Dr. Miklós Kállay de Nagykálló (23 January 1887, in Nyíregyháza – 14 January 1967, in New York City) was a Hungarian politician who served as Prime Minister of Hungary during World War II, from 9 March 1942 to 22 March 1944. By early 1942, Hungary's regent Admiral Horthy was seeking to put some distance between himself and Hitler's regime. He dismissed the pro-German prime minister László Bárdossy, and replaced him with Kállay, a moderate whom Horthy expected to loosen Hungary's ties to Germany.

Kállay successfully protected refugees and prisoners, resisted Nazi pressure regarding Jews, established contact with the Allies and negotiated conditions under which Hungary would switch sides against Germany. However the Allies were not close enough. When the Germans occupied Hungary in March 1944 Kállay went into hiding. He was finally captured by the Nazis, but was liberated when the war ended. He went into exile in 1946, dying two decades later in New York.

Career
The Kállay family was old and influential among the local gentry of their region and Miklós served as lord-lieutenant (ispán) of his county from 1921 to 1929. He then moved on to national government, serving first as deputy under secretary of state for the Ministry of Trade (1929–31) and later as minister of agriculture (1932–35). He resigned in 1935 in protest over the right-wing policies of Prime Minister Gyula Gömbös.  He kept out of politics for most of the next decade before Hungarian Regent Miklós Horthy asked him to form a government to reverse the pro-Nazi policies of László Bárdossy in March 1942. The German minister in Budapest, Dietrich von Jagow reported to Berlin: "Kállay is basically an apolitical person and has not been active in the last few years either in internal or foreign affairs. National Socialism is an "alien" concept to him and he bears no inner sympathy with it. Nevertheless he will no doubt continue the same relations with Germany as his successor".

Although Hungary remained allied with Nazi Germany, Kállay and Horthy were conservatives who were unsympathetic to fascism, and Kállay's government refused to participate in the rounding up of Jews and other activities desired by the Nazis.  However, on October 24, 1942, while announcing a special property tax on Jews 'to guarantee suitable housing for Christians', Kállay was reported in the international press as declaring: "Jews must abandon all hope. Other measures already worked out will be taken in the near future against Jews. I will do my utmost to see that economic key positions now held by Jews are transferred to Christians as soon as possible".

▶ ENTRIES PROVIDED:
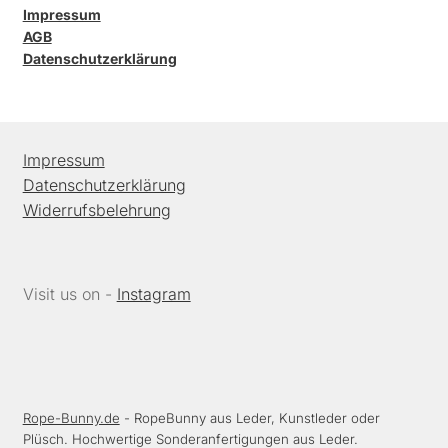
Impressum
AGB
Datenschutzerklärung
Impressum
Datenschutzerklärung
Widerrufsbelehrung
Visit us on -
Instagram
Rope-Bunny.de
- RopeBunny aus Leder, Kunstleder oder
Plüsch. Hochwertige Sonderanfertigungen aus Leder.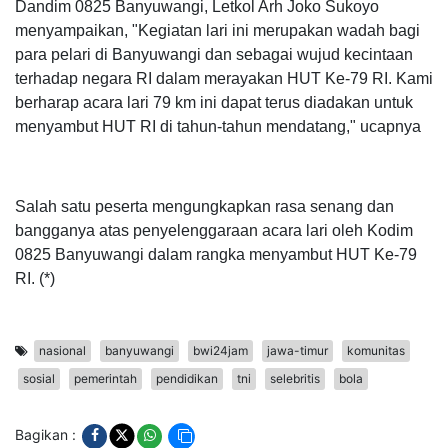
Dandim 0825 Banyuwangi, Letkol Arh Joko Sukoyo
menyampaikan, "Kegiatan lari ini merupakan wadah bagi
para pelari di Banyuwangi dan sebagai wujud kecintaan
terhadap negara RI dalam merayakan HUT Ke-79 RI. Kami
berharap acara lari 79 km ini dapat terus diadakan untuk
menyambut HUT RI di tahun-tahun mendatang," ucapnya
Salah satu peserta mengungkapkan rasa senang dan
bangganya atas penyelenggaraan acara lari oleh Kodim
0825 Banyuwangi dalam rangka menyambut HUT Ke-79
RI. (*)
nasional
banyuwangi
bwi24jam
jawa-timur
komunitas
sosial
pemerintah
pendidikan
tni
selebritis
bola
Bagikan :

▶ TASK DIRECTIONS:
Carry the piece on Miklós Kállay forward, starting right after its last sentence. None of the material is needed here.

▶ EXERCISE RESULT:
The government also allowed the left-wing opposition (except for the Communists) to function without much interference.  In foreign affairs, Kállay supported the German war effort against the Soviet Union.  However, he made numerous peaceful overtures to the Western Allies, even going as far as to promise to surrender to them unconditionally once they reached Hungary's borders.  The Germans finally had enough of their ally's policies and occupied Hungary in March 1944, forcing Horthy to oust Kállay and replace him with the more pliable Döme Sztójay.

Kállay was able to evade the Nazis at first, but he was eventually captured and sent first to the Dachau concentration camp and later to Mauthausen. In late April 1945 he was transferred to Tyrol together with other prominent concentration camp inmates, where the SS left the prisoners behind. He was liberated by the Fifth U.S. Army on 5 May 1945.

In 1946 he went into exile, finally settling in the United States in 1951. In 1954, he published his memoirs, Hungarian Premier: A Personal Account of a Nation's Struggle in the Second World War (Columbia University Press).

See also
 Diplomatic history of World War II
 Hungary in World War II

References

Sources

 Czettler, Antal. "Miklos Kallay's attempts to preserve Hungary's independence." Hungarian Quarterly 41.159 (2000): 88-103.
Antal Ullein-Reviczky, Guerre Allemande, Paix Russe: Le Drame Hongrois. Neuchatel: Editions de la Baconniere, 1947.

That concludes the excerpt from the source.